According to a statement from Future Meat announcing the funding, the money will primarily go to expanding production and bringing products to more consumers. In particular, the Israel-based company hopes to set up significant operations in the U.S. in the near future.
“Our team will break ground on the first-of-its-kind, large-scale production facility in the United States in 2022,” Yaakov Nahmias, founder and president of Future Meat, said in the statement. “This financing consolidates Future Meat’s position as the leading player in the cultivated meat industry, just three years after our launch. Our singular technology reduced production costs faster than anyone thought possible, paving the way for a massive expansion of operations.”
Part of the investor enthusiasm for the company is reportedly linked to the speed with which Future Meat has figured out how to bring down the cost of making cultivated meat. Like any technology product, things start out expensive and have to reach scale and cost efficiency before they can be adopted by mainstream consumers. Future Meat’s statement asserts that, six months ago, producing one pound of cultivated chicken ‘breast’ cost $18. With more research, that same hunk of alt-meat now costs just $7.70. Actual organic, boneless, skinless chicken breast on the Whole Foods website currently retails for $7.99 per pound, putting the animal-free version in direct cost competition.

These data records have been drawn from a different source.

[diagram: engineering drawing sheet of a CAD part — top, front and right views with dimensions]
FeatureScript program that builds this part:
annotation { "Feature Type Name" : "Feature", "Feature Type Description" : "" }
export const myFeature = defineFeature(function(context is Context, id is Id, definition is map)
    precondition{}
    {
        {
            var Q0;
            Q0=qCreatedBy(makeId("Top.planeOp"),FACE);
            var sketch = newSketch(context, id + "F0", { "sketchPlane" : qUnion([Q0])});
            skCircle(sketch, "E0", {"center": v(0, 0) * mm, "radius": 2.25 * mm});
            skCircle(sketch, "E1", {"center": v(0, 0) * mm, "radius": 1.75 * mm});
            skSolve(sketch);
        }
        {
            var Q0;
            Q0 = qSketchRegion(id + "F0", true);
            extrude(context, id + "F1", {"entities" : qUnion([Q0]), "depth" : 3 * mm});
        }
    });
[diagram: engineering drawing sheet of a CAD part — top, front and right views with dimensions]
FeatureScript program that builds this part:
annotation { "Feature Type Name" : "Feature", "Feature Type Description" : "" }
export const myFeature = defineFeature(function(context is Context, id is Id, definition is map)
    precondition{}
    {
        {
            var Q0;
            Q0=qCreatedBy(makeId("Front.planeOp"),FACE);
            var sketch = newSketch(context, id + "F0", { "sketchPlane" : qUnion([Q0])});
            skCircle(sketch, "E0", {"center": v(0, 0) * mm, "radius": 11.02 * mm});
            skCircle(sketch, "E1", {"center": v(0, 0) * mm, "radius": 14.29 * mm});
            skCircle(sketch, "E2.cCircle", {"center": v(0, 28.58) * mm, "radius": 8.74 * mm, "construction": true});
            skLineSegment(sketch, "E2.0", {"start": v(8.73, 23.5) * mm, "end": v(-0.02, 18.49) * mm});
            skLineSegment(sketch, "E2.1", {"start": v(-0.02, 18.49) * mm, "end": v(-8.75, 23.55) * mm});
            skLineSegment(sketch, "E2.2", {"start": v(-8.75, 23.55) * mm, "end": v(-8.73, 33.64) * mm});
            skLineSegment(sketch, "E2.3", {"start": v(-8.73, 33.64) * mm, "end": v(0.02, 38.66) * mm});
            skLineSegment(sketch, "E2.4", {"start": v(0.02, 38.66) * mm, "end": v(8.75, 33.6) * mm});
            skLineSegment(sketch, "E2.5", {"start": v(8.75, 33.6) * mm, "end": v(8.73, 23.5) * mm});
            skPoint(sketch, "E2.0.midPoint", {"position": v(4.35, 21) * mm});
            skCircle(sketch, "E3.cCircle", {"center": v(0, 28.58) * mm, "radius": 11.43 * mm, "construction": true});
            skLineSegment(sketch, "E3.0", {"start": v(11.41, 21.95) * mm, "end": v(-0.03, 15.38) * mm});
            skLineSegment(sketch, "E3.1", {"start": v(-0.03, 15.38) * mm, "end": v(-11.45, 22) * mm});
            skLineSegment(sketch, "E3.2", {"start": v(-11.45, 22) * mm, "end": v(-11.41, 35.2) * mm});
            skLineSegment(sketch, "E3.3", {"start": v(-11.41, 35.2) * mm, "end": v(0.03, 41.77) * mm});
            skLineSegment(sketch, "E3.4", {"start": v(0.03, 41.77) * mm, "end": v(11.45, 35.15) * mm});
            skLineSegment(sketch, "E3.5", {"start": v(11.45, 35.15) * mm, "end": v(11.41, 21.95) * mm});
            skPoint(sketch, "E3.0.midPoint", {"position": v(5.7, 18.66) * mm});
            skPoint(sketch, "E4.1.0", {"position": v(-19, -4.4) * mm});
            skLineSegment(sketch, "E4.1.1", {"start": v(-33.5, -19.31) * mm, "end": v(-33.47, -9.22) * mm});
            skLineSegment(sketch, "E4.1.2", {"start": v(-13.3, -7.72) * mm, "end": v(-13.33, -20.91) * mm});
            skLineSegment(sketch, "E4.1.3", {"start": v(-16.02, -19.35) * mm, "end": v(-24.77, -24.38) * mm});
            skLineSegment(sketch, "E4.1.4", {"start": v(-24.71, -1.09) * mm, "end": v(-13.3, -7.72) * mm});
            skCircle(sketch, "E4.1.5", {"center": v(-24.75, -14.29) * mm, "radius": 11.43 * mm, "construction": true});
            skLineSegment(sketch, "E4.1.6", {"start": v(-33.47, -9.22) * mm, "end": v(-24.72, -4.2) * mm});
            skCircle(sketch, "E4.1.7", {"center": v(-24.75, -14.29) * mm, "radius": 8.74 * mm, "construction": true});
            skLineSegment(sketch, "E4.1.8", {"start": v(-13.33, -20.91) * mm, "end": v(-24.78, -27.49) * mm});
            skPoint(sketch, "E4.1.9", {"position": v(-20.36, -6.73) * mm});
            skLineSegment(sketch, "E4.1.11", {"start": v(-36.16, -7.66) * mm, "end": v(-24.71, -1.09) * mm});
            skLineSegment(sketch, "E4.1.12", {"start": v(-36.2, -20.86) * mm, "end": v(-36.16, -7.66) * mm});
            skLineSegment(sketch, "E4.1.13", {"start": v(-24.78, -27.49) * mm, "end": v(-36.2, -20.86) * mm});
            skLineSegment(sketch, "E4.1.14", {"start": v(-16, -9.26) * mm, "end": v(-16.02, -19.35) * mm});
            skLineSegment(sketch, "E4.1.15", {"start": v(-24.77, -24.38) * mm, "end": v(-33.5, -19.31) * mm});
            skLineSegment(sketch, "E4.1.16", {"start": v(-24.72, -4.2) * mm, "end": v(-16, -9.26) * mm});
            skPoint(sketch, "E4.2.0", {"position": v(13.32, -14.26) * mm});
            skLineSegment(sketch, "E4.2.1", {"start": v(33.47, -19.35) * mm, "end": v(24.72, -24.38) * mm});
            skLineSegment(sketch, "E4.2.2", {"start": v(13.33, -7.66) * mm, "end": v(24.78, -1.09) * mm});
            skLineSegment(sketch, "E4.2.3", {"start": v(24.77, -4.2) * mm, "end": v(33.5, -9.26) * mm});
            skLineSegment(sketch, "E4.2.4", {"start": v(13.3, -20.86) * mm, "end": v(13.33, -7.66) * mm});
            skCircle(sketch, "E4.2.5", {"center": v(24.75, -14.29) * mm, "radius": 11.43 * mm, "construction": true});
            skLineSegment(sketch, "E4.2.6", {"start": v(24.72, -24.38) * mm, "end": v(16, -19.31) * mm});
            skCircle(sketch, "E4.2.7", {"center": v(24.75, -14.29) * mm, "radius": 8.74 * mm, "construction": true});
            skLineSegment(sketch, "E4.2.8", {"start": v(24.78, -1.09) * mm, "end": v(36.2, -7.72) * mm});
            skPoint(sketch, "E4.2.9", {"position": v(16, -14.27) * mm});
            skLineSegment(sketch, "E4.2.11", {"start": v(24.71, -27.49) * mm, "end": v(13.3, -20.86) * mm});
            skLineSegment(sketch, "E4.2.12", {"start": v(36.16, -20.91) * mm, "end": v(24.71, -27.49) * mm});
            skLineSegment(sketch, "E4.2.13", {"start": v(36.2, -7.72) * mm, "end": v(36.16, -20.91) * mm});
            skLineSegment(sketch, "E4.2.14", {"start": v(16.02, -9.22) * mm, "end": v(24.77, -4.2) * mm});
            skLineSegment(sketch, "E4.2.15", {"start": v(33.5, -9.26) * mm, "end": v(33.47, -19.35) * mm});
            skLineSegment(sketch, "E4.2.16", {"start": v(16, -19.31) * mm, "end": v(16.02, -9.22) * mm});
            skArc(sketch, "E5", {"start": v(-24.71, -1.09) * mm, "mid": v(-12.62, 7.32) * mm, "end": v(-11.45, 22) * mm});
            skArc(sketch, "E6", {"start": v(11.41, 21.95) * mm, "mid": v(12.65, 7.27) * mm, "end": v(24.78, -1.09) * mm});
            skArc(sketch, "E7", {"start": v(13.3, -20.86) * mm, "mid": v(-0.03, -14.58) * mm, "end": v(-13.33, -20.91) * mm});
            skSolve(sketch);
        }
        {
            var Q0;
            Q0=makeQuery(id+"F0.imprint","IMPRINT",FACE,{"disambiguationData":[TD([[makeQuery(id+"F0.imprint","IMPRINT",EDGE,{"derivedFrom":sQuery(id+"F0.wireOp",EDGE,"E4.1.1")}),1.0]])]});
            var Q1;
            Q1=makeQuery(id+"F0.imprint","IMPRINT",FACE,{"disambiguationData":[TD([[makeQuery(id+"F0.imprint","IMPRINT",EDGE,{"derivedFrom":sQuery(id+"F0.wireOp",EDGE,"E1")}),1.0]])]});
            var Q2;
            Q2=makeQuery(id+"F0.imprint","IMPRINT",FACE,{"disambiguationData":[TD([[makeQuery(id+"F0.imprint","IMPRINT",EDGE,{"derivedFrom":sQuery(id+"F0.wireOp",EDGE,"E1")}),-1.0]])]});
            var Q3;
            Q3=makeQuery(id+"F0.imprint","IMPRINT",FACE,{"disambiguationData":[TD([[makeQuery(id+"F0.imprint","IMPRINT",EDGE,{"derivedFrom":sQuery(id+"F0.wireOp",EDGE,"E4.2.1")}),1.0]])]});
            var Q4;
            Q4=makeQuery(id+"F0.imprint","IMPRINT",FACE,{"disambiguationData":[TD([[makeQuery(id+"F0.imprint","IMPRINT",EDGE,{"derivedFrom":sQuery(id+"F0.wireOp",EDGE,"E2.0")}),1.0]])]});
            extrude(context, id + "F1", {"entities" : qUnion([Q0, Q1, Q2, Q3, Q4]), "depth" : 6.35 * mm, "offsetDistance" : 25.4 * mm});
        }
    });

“We have consistently demonstrated that our single-cell technology and serum-free media formulations can reach cost parity faster than the market anticipates,” Nahias said in the announcement.
And with that barrier out of the way, American consumers do seem at least open to the idea of cultivated or ‘cultured’ meat products. Earlier this year, Future Meat conducted a survey which reportedly found that 58 percent of respondents have “a general awareness of cultured meat” and more than one in three U.S. respondents “plan to adopt cultured meat into their diet” at some point in the future.